“Get your f***ing ass to the park & come get YOUR daughter.”
I so love chats with the dad. Of course, she’s only MY kid when she’s acting out. When she’s winning awards, she’s his kid through & through, they even look alike! When I try explaining that we need to consistently parent her, I got that he has no involvement in what happens @ my house, but I must drop everything to back him up when she’s with him. Kay.
He’s not the first to question my parenting this week. Counsellor & Gramma say that my grounding her & taking her phone is unacceptable, as her telling me that she hates me & I ruined her life & if I were a better mom & person, she’d still have a normal family with the “S” word, a dad that actually likes her is opening up & I shouldn’t get upset. She says “If you just told him we need him & love him, he’d be here, but you won’t even try because you don’t care about anyone but yourself.” I feel like her teen years are gonna rule.
It’s basically a series of needs & wants. The true measure of love is putting aside your own wants & needs for theirs. You may want & need to be with someone, but if they don’t want it, you have to give them what they want. It doesn’t matter how much someone is wanted & loved, if their want is to leave, you do it, even though it tears you apart & you still miss them months later.
But you can’t tell a child who’s own extended family rejects her that someone doesn’t want to be here, so you say they’re busy, no time, etc. I’ve even said the tired Mom line “If I could fix it, I would, but I can’t,” but she feels I’ve never really tried, because if I just said that we needed them, they’d be here. She says that the “S” word said that he loved her & someone who loves you doesn’t just leave & families don’t just split up when they’re happy! She looks to her Camp Rock & High School Musical & The Last Song & says that if you just tell someone that you need them & love them one last time, that last impassioned plea, they’ll show up @ your door & tell you that they need you & love you too. But reality will crush childlike innocence every time, especially when she believes with all of her heart that those simple words of “We love and need you” can move a person, that they hold such impact that the wanted & needed person will feel so moved that they will come back (just like in the movies) & she will have the person and family she wants most. I guess I let her be angry @ me, so she doesn’t have to feel rejected by anyone else, she can just think I suck than believe another person she saw as her male role model didn’t want to be her role model. I guess I’m still protective, wanting people to believe the best in a person that most people in my life say wouldn’t show me the same, but I still defend them.

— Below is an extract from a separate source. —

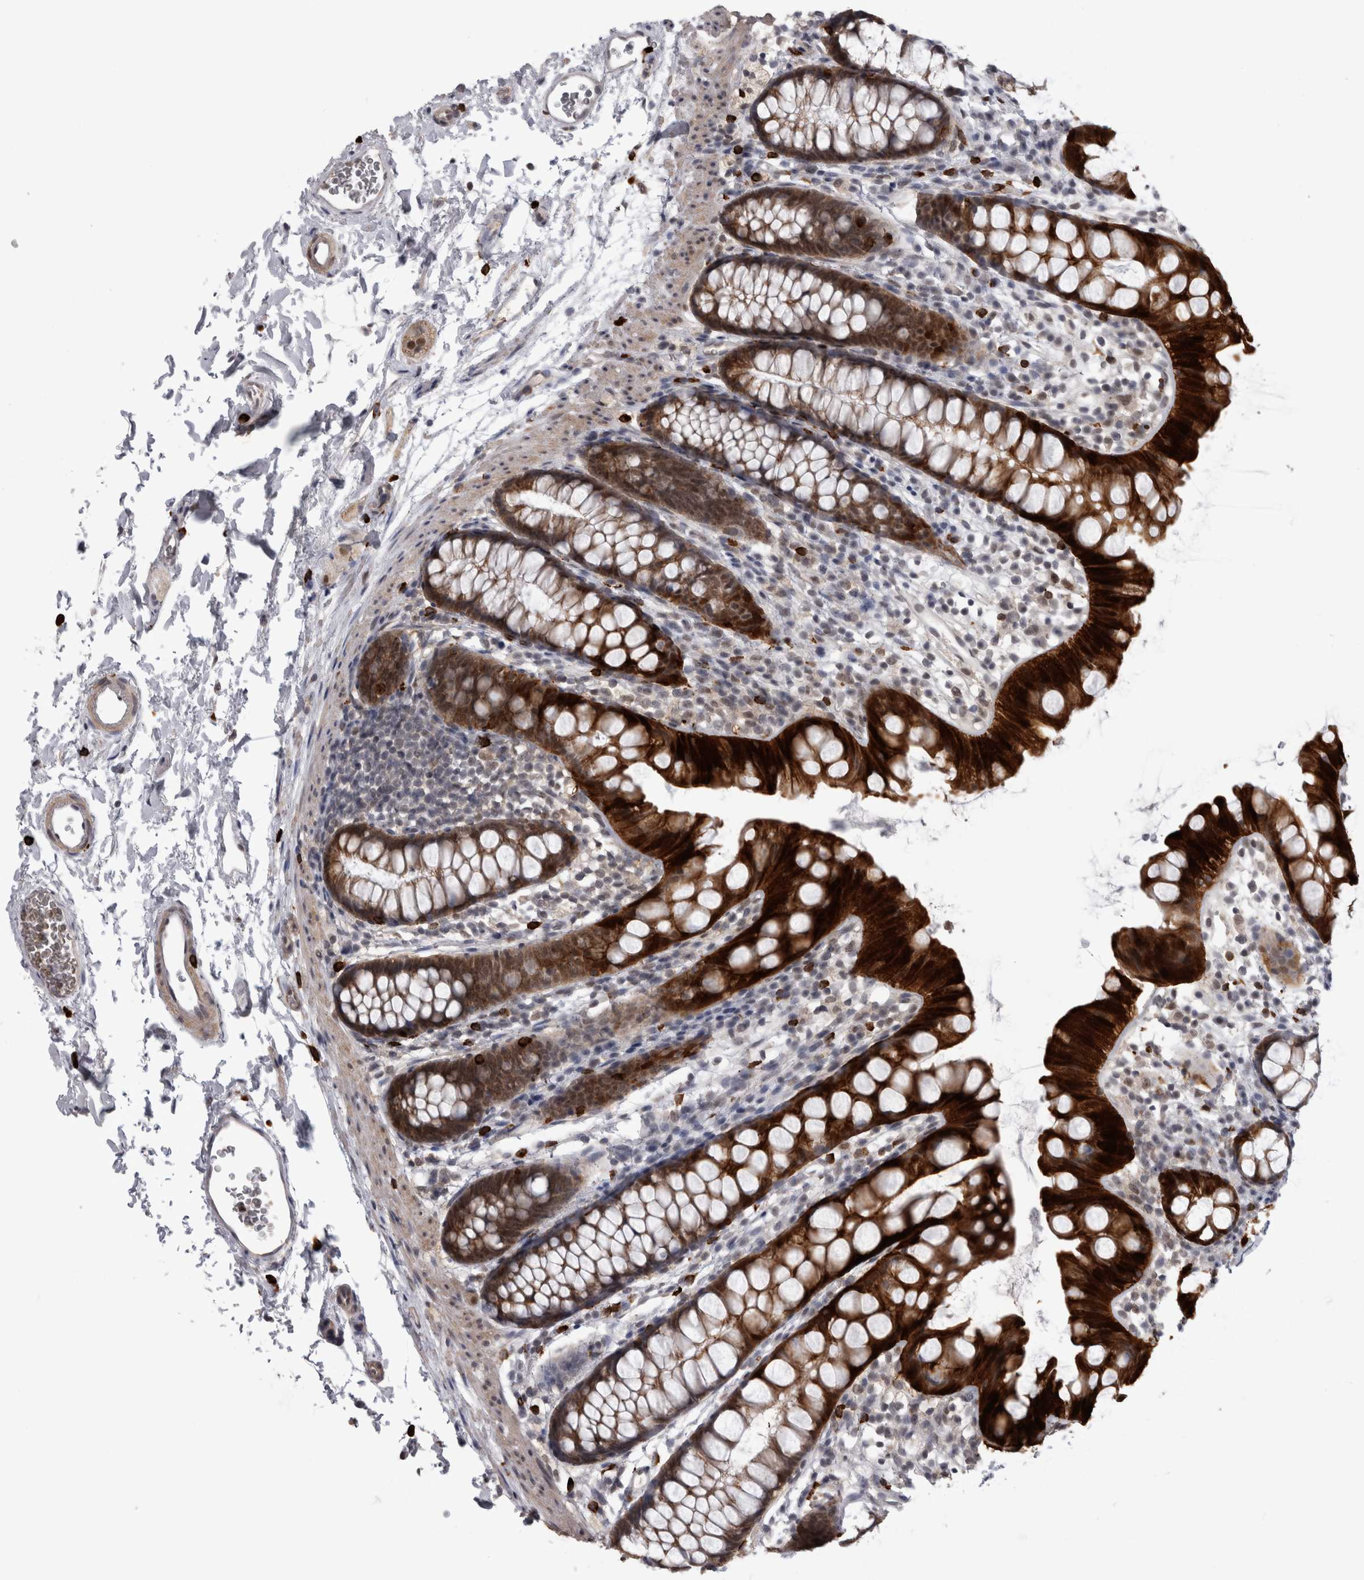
{"staining": {"intensity": "strong", "quantity": ">75%", "location": "cytoplasmic/membranous,nuclear"}, "tissue": "rectum", "cell_type": "Glandular cells", "image_type": "normal", "snomed": [{"axis": "morphology", "description": "Normal tissue, NOS"}, {"axis": "topography", "description": "Rectum"}], "caption": "High-magnification brightfield microscopy of unremarkable rectum stained with DAB (3,3'-diaminobenzidine) (brown) and counterstained with hematoxylin (blue). glandular cells exhibit strong cytoplasmic/membranous,nuclear expression is seen in about>75% of cells.", "gene": "PEBP4", "patient": {"sex": "female", "age": 65}}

Which brings me to another need & want scenario. While I want my angry tween to talk to me about why she’s mad, I also need to teach her respect. She has two younger sisters who emulate her & I cannot perpetuate the idea that her attitude is okay, so I discipline. I’m trying to balance addressing feelings, but without saying hurtful things, which is harder when the Dad’s solution is to hand her back to me when she cops am attitude, reopening those wounds. It’s my job to teach her how to become a lady, so I can’t condone hurtful language. So, I’ll take the hit from the counsellor, Gramma, & the Dad too.
I’m going to be the bad guy a lot of the time & that’s how it has to be I guess. But it’s a necessary evil, as being the bad guy will help teach my girls important life lessons on how to treat people, etc. I always forget that moms sometimes have to play fairy godmother & wicked witch in order to do their job right. So, I walk the tightrope & hope I get them all to 18 without one of them knocking off a liquor store.